Answer: Conjugate = $Z'=\frac{3+2i}{2-5i} -\frac{3-2i}{2+5i}$ and modulus =$\sqrt{\frac{64}{841} }$.

Step-by-step explanation:

Concept: A complex number is represented as  the sum of a real number and an imaginary number. It is of the form a + ib where a and b are both real numbers and i stands for iota which takes the value as $\sqrt{-1}$ which is the imaginary part and hence a forms the real part and b*i forms the imaginary part.

Modulus of a complex number: The complex number's modulus is the the distance of the point on the argand plane representing the complex number Z from the origin. P shall stand for the point designating the complex number Z = x + iy. Then, OP = |Z| = $\sqrt{x^{2} +y^{2} }$ .

Conjugate of a complex number: It is obtained by changing the sign between the real and the imaginary part of the complex number.

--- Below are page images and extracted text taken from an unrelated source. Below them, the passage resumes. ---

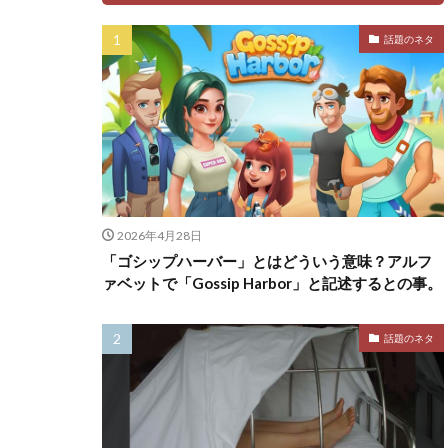
話題のネタ
2026年4月28日
「ゴシップハーバー」とはどういう意味？アルフ
ァベットで「Gossip Harbor」と記述するとの事。
話題のネタ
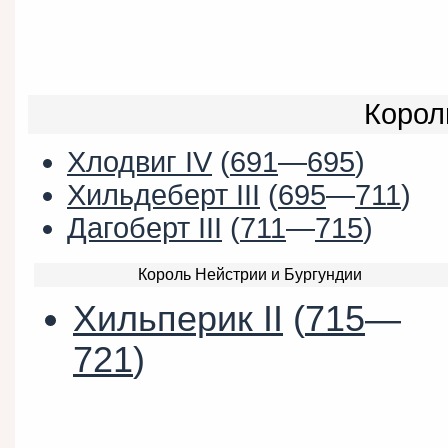
Корол
Хлодвиг IV
(
691
—
695
)
Хильдеберт III
(
695
—
711
)
Дагоберт III
(
711
—
715
)
Король Нейстрии и Бургундии
Хильперик II
(
715
—
721
)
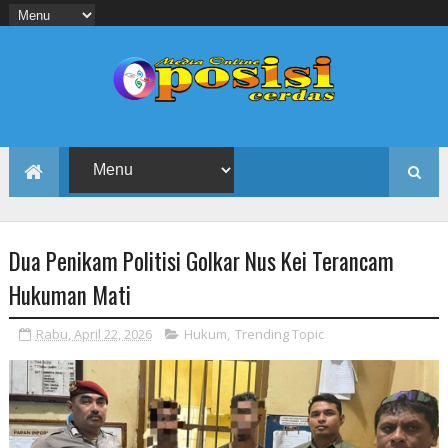
Dua Penikam Politisi Golkar Nus Kei Terancam
Hukuman Mati
Rabu, April 22, 2026
Hukum
,
Trending Topic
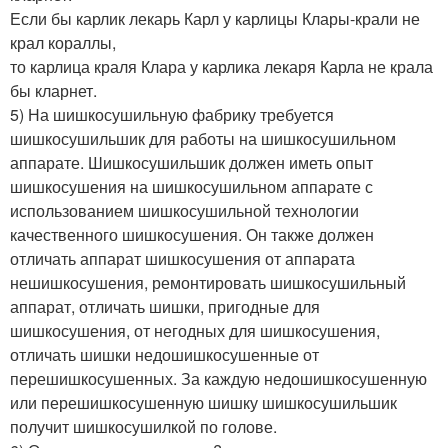
Если бы карлик лекарь Карл у карлицы Клары-крали не
крал кораллы,
то карлица краля Клара у карлика лекаря Карла не крала
бы кларнет.
5) На шишкосушильную фабрику требуется
шишкосушильшик для работы на шишкосушильном
аппарате. Шишкосушильшик должен иметь опыт
шишкосушения на шишкосушильном аппарате с
использованием шишкосушильной технологии
качественного шишкосушения. Он также должен
отличать аппарат шишкосушения от аппарата
нешишкосушения, ремонтировать шишкосушильный
аппарат, отличать шишки, пригодные для
шишкосушения, от негодных для шишкосушения,
отличать шишки недошишкосушенные от
перешишкосушенных. За каждую недошишкосушенную
или перешишкосушенную шишку шишкосушильшик
получит шишкосушилкой по голове.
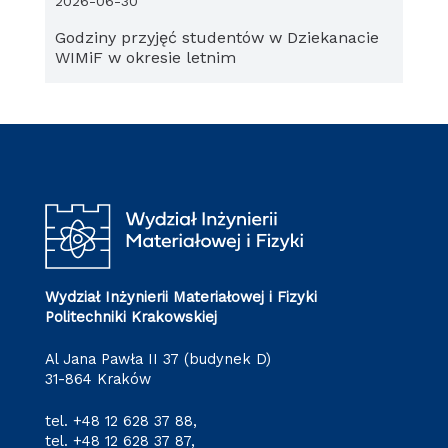
2026-06-30
Godziny przyjęć studentów w Dziekanacie
WIMiF w okresie letnim
Wydział Inżynierii Materiałowej i Fizyki
Politechniki Krakowskiej
Al Jana Pawła II 37 (budynek D)
31-864 Kraków
tel.
+48 12 628 37 88
,
tel.
+48 12 628 37 87
,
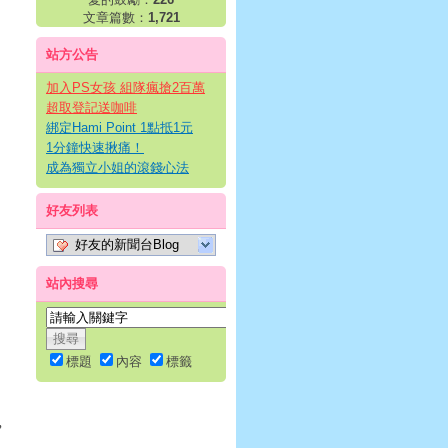
文章篇數：
1,721
站方公告
加入PS女孩 組隊瘋搶2百萬
超取登記送咖啡
綁定Hami Point 1點抵1元
1分鐘快速揪痛！
成為獨立小姐的滾錢心法
好友列表
好友的新聞台Blog
站內搜尋
標題
內容
標籤
，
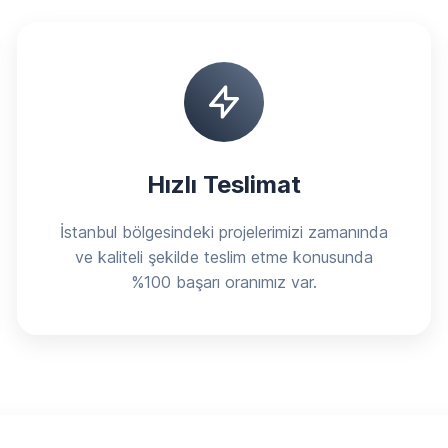
Hızlı Teslimat
İstanbul bölgesindeki projelerimizi zamanında
ve kaliteli şekilde teslim etme konusunda
%100 başarı oranımız var.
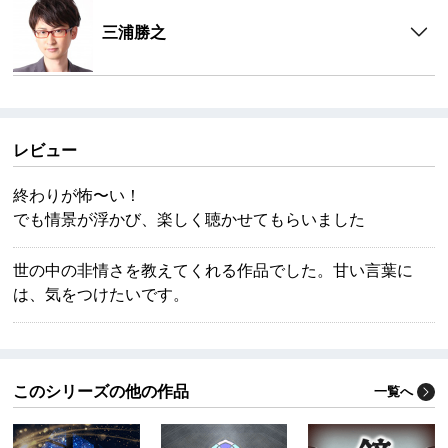
三浦勝之
レビュー
終わりが怖〜い！
でも情景が浮かび、楽しく聴かせてもらいました
世の中の非情さを教えてくれる作品でした。甘い言葉に
は、気をつけたいです。
このシリーズの他の作品
一覧へ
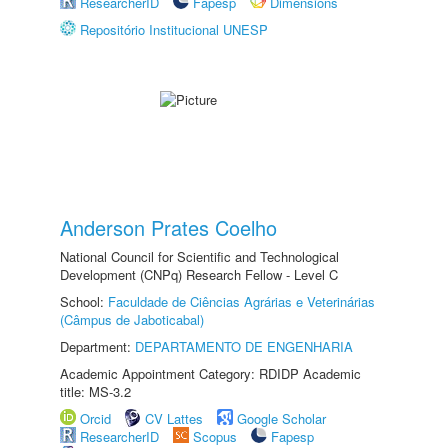
ResearcherID
Fapesp
Dimensions
Repositório Institucional UNESP
Anderson Prates Coelho
National Council for Scientific and Technological
Development (CNPq) Research Fellow - Level C
School:
Faculdade de Ciências Agrárias e Veterinárias
(Câmpus de Jaboticabal)
Department:
DEPARTAMENTO DE ENGENHARIA
Academic Appointment Category: RDIDP Academic
title: MS-3.2
Orcid
CV Lattes
Google Scholar
ResearcherID
Scopus
Fapesp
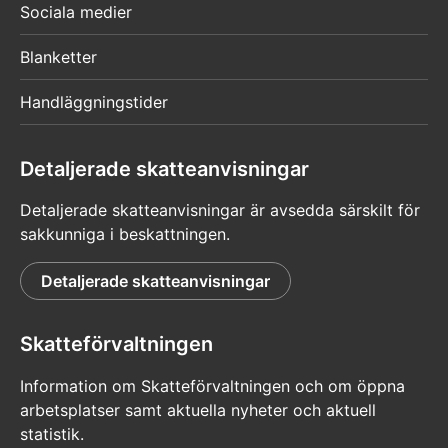
Sociala medier
Blanketter
Handläggningstider
Detaljerade skatteanvisningar
Detaljerade skatteanvisningar är avsedda särskilt för
sakkunniga i beskattningen.
Detaljerade skatteanvisningar
Skatteförvaltningen
Information om Skatteförvaltningen och om öppna
arbetsplatser samt aktuella nyheter och aktuell
statistik.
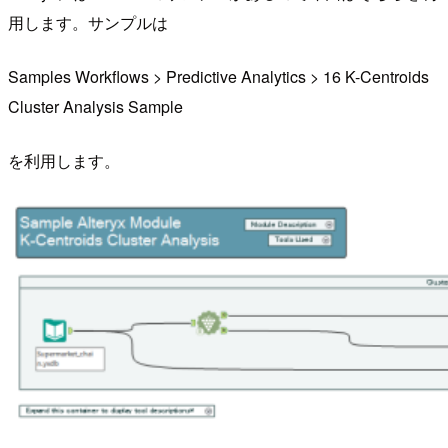
用します。サンプルは
Samples Workflows > Predictive Analytics > 16 K-Centroids
Cluster Analysis Sample
を利用します。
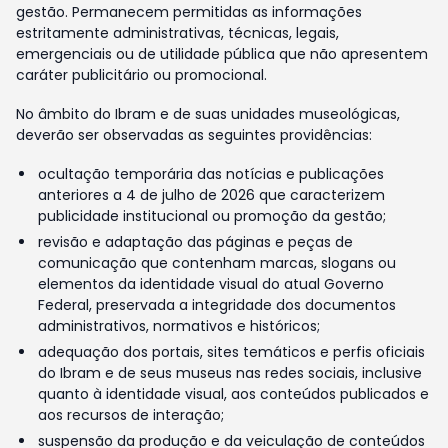
gestão. Permanecem permitidas as informações
estritamente administrativas, técnicas, legais,
emergenciais ou de utilidade pública que não apresentem
caráter publicitário ou promocional.
No âmbito do Ibram e de suas unidades museológicas,
deverão ser observadas as seguintes providências:
ocultação temporária das notícias e publicações
anteriores a 4 de julho de 2026 que caracterizem
publicidade institucional ou promoção da gestão;
revisão e adaptação das páginas e peças de
comunicação que contenham marcas, slogans ou
elementos da identidade visual do atual Governo
Federal, preservada a integridade dos documentos
administrativos, normativos e históricos;
adequação dos portais, sites temáticos e perfis oficiais
do Ibram e de seus museus nas redes sociais, inclusive
quanto à identidade visual, aos conteúdos publicados e
aos recursos de interação;
suspensão da produção e da veiculação de conteúdos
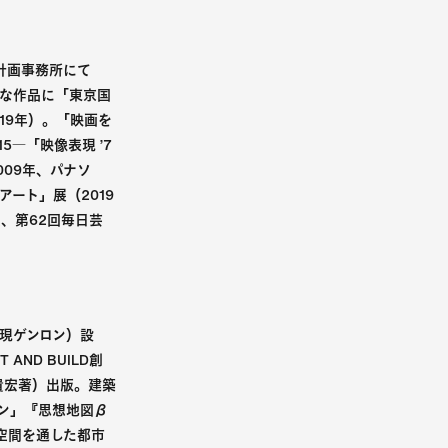
計画事務所にて
主な作品に「東京国
19年）。「映画を
15―「映像表現 ’7
009年、パナソ
ート」展（2019
、第62回毎日芸
（現ゲンロン）設
AND BUILD創
貴宏著）出版。建築
イン」『思想地図β
業空間を通した都市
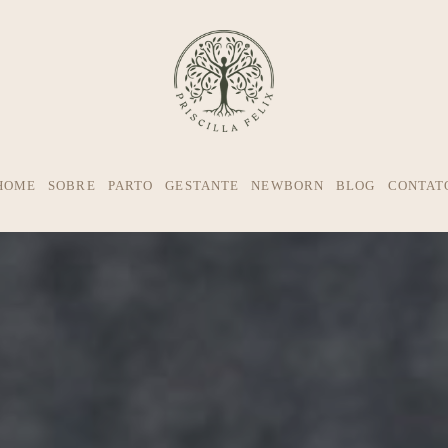
HOME
SOBRE
PARTO
GESTANTE
NEWBORN
BLOG
CONTAT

Step 1: let,  $Z=\frac{3+2i}{2-5i} +\frac{3-2i}{2+5i}$

Now,

$Z=\frac{3+2i}{2-5i} +\frac{3-2i}{2+5i} \\=\frac{(3+2i)(2+5i)+(3-2i)(2-5i)}{(2-5i)(2+5i)} \\= \frac{6+15i+4i+10i^{2}+6-15i-4i+10i^{2} }{(4-25i^{2}) } \\= - \frac{8}{29}+i*0$

= a+bi, where a= $-\frac{8}{29}$ and b = 0

Step 2: Now in order to find the modulus of the Z, we follow the steps:

|Z| =$\sqrt{a^{2}+b^{2} }$= $\sqrt{(-\frac{8}{29})+0^{2} }$

                    = $\sqrt{\frac{64}{841} }$ = modulus of Z

Step 3: Now to get the conjugate of the complex number, we proceed as follows:

$Z=\frac{3+2i}{2-5i} +\frac{3-2i}{2+5i}$

⇒ $Z'=\frac{3+2i}{2-5i} -\frac{3-2i}{2+5i}$

So here Z' is the conjugate of the complex number Z.